Archbishop Strecker had been talking with Father Charles Chaput, thenprovincial of the Capuchin Franciscans (before he became archbishop of Denver) about staffing the Haskell ministry before the center opened. The Capuchins agreed and have been there since 1986.
What helps build the family feeling of a center primarily dedicated to college-age students is the presence of many active families in the community. Some Haskell students have children. Jean Finch, a member of the permanent community, has taught the Catechesis of the Good Shepherd for about 12 years to all ages.
“Everybody relates to everybody,” she said. “We take care of each other. It doesn’t matter what the age is. We all work together. The older children take care of the younger children. The adults surround them.”
Jeff Mahan, a Kansas Kickapoo originally from East Moline, Ill., said the center can be a refuge for students who feel pangs of homesickness and struggle to adapt. Mahan and his wife now help with the Sunday lunches.
“[I like] the closeness, the tightness, the sense of almost being family,” said Mahan, a 2008 Haskell graduate and now a teacher at St. Matthew School in Topeka.
“I think the center is a place, from my experience, where you can try to be a practicing Catholic,” he continued. “A college student can sometimes get into conflict, so the Catholic center is a refuge and a way to get away from what happens on every college campus you find. . . . [It’s] a place to pray, play cards, watch TV, [and] talk about religion.”
The center provides that sense of home and security that worried parents want for their students.
“When students first arrive at Haskell, their parents always seek out the Catholic church,” said Redbird. “We tell the students to come back for a home-made meal. They’re so far away from home and some want a homecooked meal, and a quiet place to study.
“I have relatives from Arizona who send their kids to Haskell, and they get scared because they’re so far away. [My relatives] say, ‘Kathy will take care of you.’ I search them out and make sure they go to church. I’m their surrogate Mom.”
Growing in faith and life
The center sends a message through its ministries and its highly visible location across the street from the Haskell campus.
“Our main mission is a mission of presence to our Native American community,” said Monica Olivera, the center director.
The center exists primarily to spiritually feed Haskell students, by offering the sacraments and building a community of faith, she said.
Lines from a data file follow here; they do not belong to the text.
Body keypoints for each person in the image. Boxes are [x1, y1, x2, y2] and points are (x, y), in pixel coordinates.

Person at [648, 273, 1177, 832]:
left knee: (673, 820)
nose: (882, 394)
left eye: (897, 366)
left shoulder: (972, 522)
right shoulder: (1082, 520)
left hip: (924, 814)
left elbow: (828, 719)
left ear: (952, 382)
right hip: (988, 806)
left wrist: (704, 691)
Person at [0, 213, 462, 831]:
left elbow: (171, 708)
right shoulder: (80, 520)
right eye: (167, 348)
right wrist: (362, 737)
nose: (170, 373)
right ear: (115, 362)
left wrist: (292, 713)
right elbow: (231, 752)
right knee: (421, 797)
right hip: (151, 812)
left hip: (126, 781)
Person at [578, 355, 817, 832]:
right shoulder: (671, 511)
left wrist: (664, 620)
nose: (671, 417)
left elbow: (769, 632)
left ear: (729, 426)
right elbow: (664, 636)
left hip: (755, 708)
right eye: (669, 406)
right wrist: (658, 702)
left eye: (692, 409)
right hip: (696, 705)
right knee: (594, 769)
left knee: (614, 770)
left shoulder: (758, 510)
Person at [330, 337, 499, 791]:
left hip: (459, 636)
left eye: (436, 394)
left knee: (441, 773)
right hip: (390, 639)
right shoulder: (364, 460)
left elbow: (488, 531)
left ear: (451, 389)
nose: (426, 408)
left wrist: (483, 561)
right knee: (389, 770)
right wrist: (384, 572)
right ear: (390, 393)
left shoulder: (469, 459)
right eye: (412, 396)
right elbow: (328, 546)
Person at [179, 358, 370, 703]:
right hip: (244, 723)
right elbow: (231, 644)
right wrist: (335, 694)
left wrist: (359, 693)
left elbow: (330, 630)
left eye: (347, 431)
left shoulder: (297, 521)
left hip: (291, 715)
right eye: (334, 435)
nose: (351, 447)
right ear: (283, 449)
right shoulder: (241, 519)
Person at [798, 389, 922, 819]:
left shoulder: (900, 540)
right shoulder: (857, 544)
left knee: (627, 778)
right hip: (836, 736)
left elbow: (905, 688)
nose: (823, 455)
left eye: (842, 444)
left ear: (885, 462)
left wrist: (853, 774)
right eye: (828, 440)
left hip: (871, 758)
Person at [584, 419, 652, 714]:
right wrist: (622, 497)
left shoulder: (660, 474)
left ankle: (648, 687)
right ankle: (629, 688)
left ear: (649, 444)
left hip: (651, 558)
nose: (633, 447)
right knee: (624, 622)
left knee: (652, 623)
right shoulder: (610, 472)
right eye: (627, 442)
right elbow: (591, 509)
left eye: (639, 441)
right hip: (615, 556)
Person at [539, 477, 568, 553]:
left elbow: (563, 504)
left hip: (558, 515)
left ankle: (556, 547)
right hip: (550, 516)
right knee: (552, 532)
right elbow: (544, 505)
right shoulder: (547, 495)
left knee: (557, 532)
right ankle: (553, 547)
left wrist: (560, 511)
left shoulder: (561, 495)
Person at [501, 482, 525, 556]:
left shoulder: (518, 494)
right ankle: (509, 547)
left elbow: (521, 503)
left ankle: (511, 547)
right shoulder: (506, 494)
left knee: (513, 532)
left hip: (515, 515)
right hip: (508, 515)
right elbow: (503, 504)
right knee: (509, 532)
“The main importance is that we, as church, are present for the Native American young people,” she said.
But it does more than that. Olivera is trying to promote personal enrichment by establishing a center garden and offering classes.
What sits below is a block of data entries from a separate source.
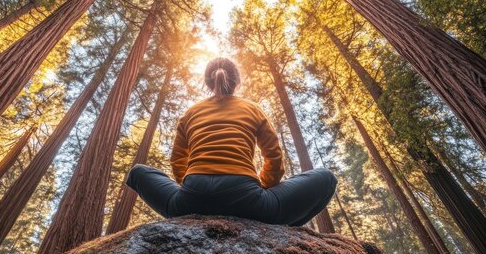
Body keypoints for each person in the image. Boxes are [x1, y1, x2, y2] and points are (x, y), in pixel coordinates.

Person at [125, 57, 337, 227]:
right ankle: (279, 229)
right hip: (246, 199)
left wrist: (190, 189)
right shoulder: (252, 108)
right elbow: (273, 156)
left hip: (191, 199)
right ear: (236, 82)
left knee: (138, 172)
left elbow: (178, 159)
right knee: (326, 178)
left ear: (208, 83)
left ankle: (194, 209)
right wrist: (264, 187)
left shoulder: (191, 112)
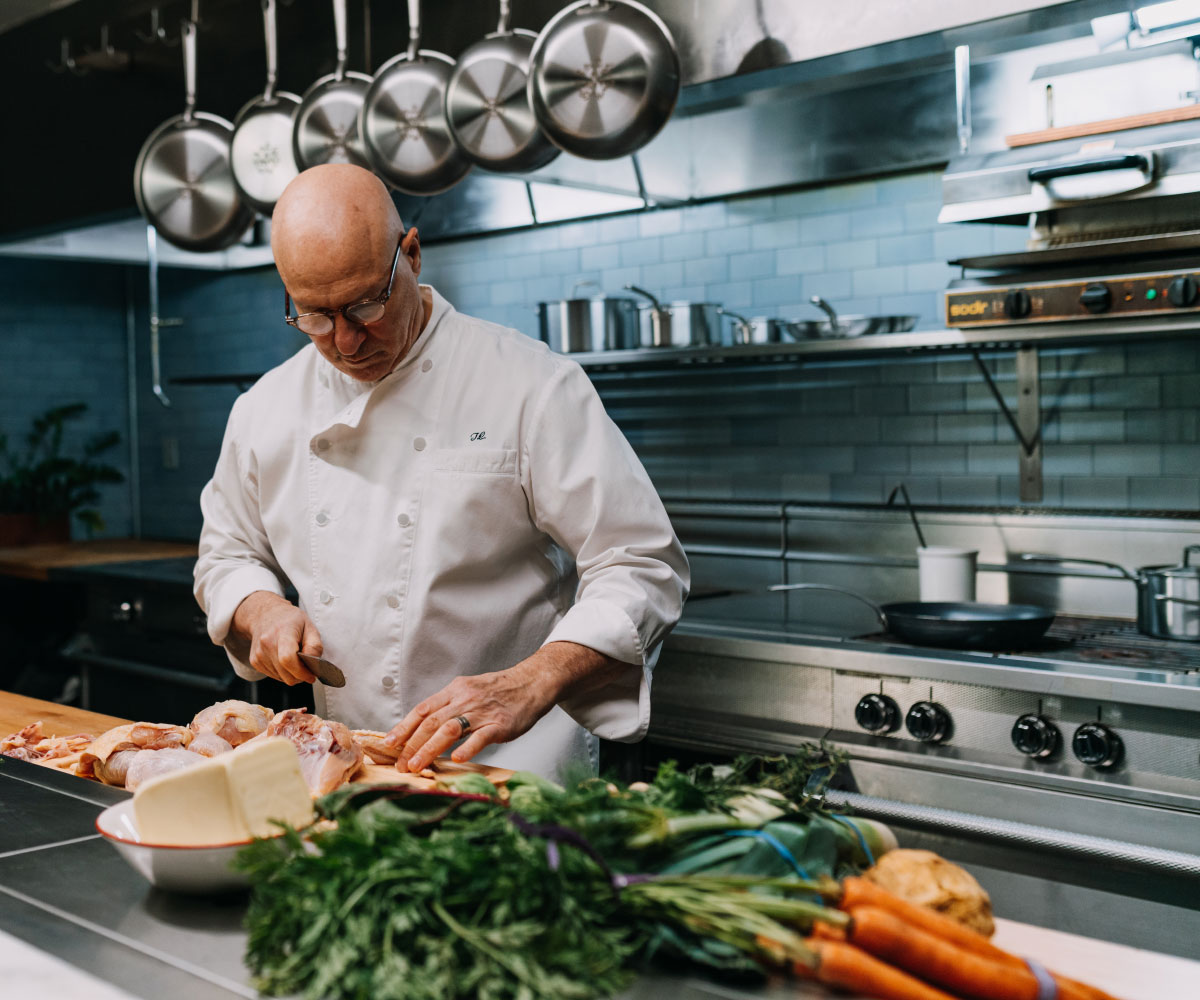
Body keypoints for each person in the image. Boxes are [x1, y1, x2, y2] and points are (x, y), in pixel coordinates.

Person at [193, 164, 689, 779]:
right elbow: (225, 554)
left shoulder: (532, 385)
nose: (346, 342)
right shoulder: (265, 406)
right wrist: (259, 607)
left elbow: (641, 563)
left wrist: (531, 680)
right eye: (315, 315)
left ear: (413, 255)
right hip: (350, 768)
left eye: (365, 304)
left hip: (510, 768)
“What we’re trying to do is provide different classes, like Spanish,” she said. “One reason I did this was because the students requested it. The university does not provide Spanish classes. My future goals are to provide classes in parenting, art and music.”
The center’s programs seem to be effective.
“I am thankful that the Catholic center provides a place to go [for] Mass and . . . to come and participate in other activities, such as the Spanish classes, retreats, trips and special celebrations,” said Brenda Garcia, from the Tohono O’odham Nation, and a senior in the American Indian Studies program.
Twenty-five years has seen a lot of change at the center, and the future will bring more. But through it all, Haskell students know that, as long as the center is there, they’ve got a family that cares.